Given the ever-growing array of digital distractions available, multitasking is more prevalent than ever. Unfortunately, experts say, our brains weren't built for this onslaught. The price is attention overload that leaves us foggy-brained and less productive than before.

In multitasking, "there are only disadvantages," Stanford University communication professor Clifford Nass told LiveScience. "There's nothing good about doing it."

Struggling to multitask

Our ability to carry out complicated tasks like reading and reasoning lie in a brain process called working memory. Short-term memory, attention and cognitive control all come into play in keeping our brains on the ball as we take in and manipulate information.

But all of these processes have their limits. So while multitaskers might believe they're listening to a podcast while texting a coworker, the brain can't actually handle that sort of simultaneous processing, said Nass, the author of "The Man Who Lied to His Laptop: What Machines Teach Us About Human Relationships" (Current Hardcover, 2010).

"When we're trying to do that, our brain is rapidly attempting to switch back and forth from one activity to the other," he said. "That turns out to be extremely difficult."

And unlike most skills, multitasking doesn't get easier the more you do it. In a study published in 2009 in the Proceedings of the National Academy of Sciences, Nass and his colleagues reported that frequent multitaskers were even worse at multitasking than infrequent multitaskers.

Specifically, the frequent multitaskers' brains bombed four tasks. They were bad at filtering out irrelevant information. When given the option of focusing on task-related information or extraneous material, they chose the extraneous information. They also struggled to pull information from short- or long-term memory into working memory. Finally, despite doing it all the time, the frequent multitaskers were flummoxed whenever they had to switch from task to task.

"Basically, they're lousy at all aspects of multitasking," Nass said.

Step away from the Internet

Nass and his colleagues aren't yet sure whether multitasking makes people scatterbrained or whether an innate inability to focus causes the multitasking and makes people bad at it.

One thing is for sure: The lure of multitasking is almost irresistible. Our brains seek novelty, said Joanne Cantor, an emerita professor at the University of Wisconsin at Madison and author of "Conquer CyberOverload: Get More Done, Boost Your Creativity, and Reduce Stress" (CyberOutlook Press, 2009). Computers and mobile devices exploit that novelty-seeking instinct, she said.

"Every time we hear a click or something pops up, it's extremely hard not to wonder 'What's in that?'" Cantor told LiveScience.

Unfortunately, shifting attention every time your e-mail client alerts you to a message can be exhausting.

"It is cognitive work," Nass said. "It's a lot of work to switch tasks. It's much less work on the brain to do one thing and then a second thing."

That's when the productivity blessing of computers and the Internet becomes a curse, Cantor said.
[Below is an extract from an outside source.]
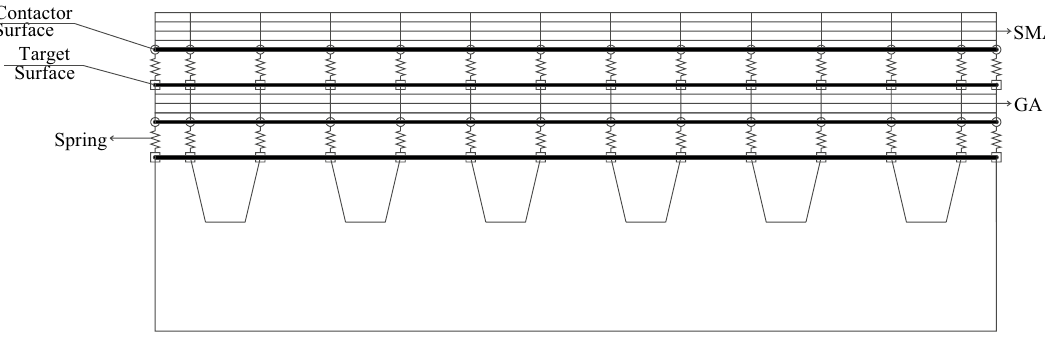
Figure 4. Schematic of interlayer contact bonding model (Not to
"It's important to know when you're brain is just, I don't know, fried," she said. "The best thing to do then is to take a break, and to take a break to a low-information environment."

That means no clicking through every post on your favorite blog. Step away from the computer, Cantor advised, take a walk to boost blood flow to your brain, and treat yourself to a soothing view of nature, if possible.

"It's hard, but one of the things I suggest is that you just try it in small doses and see how much more effective you are," Cantor said.

Technology has made it possible to do "a zillion activities at once," Nass said, and people are starting earlier than ever. His lab is now researching those who start multitasking as children or teens. He's also collaborating with brain imaging researchers to find out what brain areas get triggered when we multitask.

One thing that's not so easy to study is what happens when people quit multitasking cold turkey.
"I tried that once at Stanford, where I offered $100 for people to stop multitasking for a week," Nass said. "I couldn't get anyone to do it."